__PASSAGE__:
·····
The Peking team employed super-powerful atomic force microscopy, which uses a mechanical probe to “feel” the material being studied, translating the feedback into nanoscale-resolution images. Atomic force microscopy is capable of capturing structural information with a minimum of disruption to the material itself, allowing the scientists to identify even unstable intermediate structures that arise during the process of ice formation.
Virtually all naturally occurring ice on Earth is known as hexagonal ice for its six-sided structure. This is why snowflakes all have six-fold symmetry. One plane of hexagonal ice has a similar structure to that of two-dimensional ice and can terminate in two types of edges—“zigzag” or “armchair.” Usually this plane of natural ice terminates with a zigzag edge.
However, when ice is grown in two dimensions, researchers find that the pattern of growth is different. The current work, for the first time, shows that the armchair edges can be stabilized and that their growth follows a novel reaction pathway.
“This is a totally different mechanism from what was known,” Zhu says.
Although the zigzag growth patterns were previously believed to only have six-membered rings of water molecules, both Zhu’s calculations and the atomic force microscopy revealed an intermediate stage where five-membered rings were present.
This result, the researchers say, may help explain the experimental observations reported in their 2017 PNAS paper, which found that ice could grow in two different ways on a surface, depending on the properties of that surface.
In addition to lending insight into future design of materials conducive to ice removal, the techniques used in the work are also applicable to probe the growth of a large family of two-dimensional materials beyond two-dimensional ices, thus opening a new avenue of visualizing the structure and dynamics of low-dimensional matter.
·····
__Extracted page text data__:
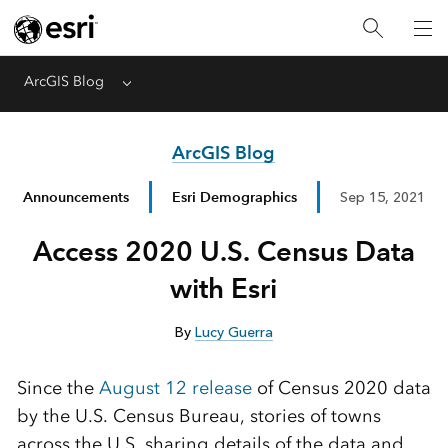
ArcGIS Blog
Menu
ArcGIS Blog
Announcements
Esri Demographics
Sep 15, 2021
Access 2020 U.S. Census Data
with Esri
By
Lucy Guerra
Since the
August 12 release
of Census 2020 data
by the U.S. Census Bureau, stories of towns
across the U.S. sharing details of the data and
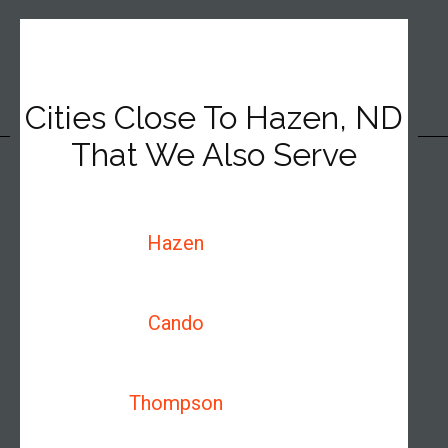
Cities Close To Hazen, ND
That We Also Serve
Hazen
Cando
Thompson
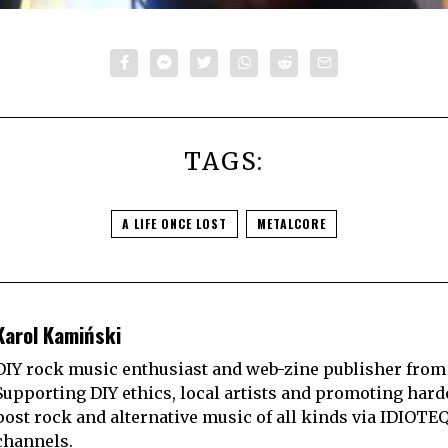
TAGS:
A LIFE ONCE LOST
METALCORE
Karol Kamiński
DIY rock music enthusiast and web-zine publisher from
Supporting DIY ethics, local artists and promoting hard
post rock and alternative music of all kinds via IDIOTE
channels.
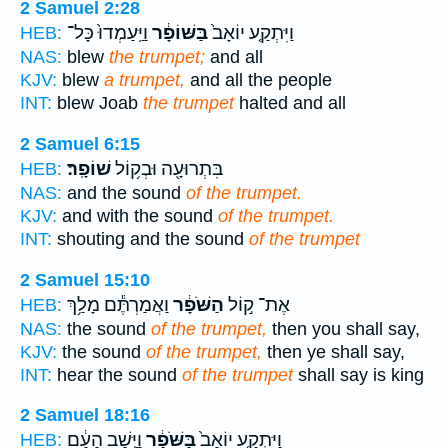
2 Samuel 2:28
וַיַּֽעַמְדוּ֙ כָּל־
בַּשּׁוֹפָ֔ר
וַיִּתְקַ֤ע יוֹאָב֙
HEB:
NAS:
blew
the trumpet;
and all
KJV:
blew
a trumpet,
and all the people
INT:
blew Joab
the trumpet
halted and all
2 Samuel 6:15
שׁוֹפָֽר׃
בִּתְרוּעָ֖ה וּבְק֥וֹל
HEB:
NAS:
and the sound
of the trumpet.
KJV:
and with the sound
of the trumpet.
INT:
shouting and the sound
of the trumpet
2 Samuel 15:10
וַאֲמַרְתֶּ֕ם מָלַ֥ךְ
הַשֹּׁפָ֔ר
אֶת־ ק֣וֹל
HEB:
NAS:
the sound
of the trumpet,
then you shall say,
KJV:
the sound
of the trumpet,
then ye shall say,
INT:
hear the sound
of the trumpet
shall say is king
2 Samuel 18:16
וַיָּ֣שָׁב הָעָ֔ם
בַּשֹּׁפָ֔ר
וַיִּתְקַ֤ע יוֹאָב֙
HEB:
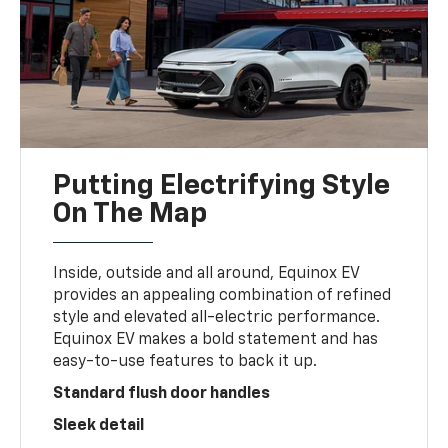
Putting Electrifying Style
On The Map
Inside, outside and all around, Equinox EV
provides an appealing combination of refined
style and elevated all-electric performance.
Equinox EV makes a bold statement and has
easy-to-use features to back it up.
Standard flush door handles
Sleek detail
·····
__EXERCISE SET__:
- 1) According to the ice-growth passage, what are the two types of edges that one plane of hexagonal ice can terminate in?
- 2) Repeat everything in the ice-growth passage from "This result, the" down to "of low-dimensional matter.".

__ANSWERS BELOW__:
- 1) Zigzag or armchair.

- 2)
This result, the researchers say, may help explain the experimental observations reported in their 2017 PNAS paper, which found that ice could grow in two different ways on a surface, depending on the properties of that surface.
In addition to lending insight into future design of materials conducive to ice removal, the techniques used in the work are also applicable to probe the growth of a large family of two-dimensional materials beyond two-dimensional ices, thus opening a new avenue of visualizing the structure and dynamics of low-dimensional matter.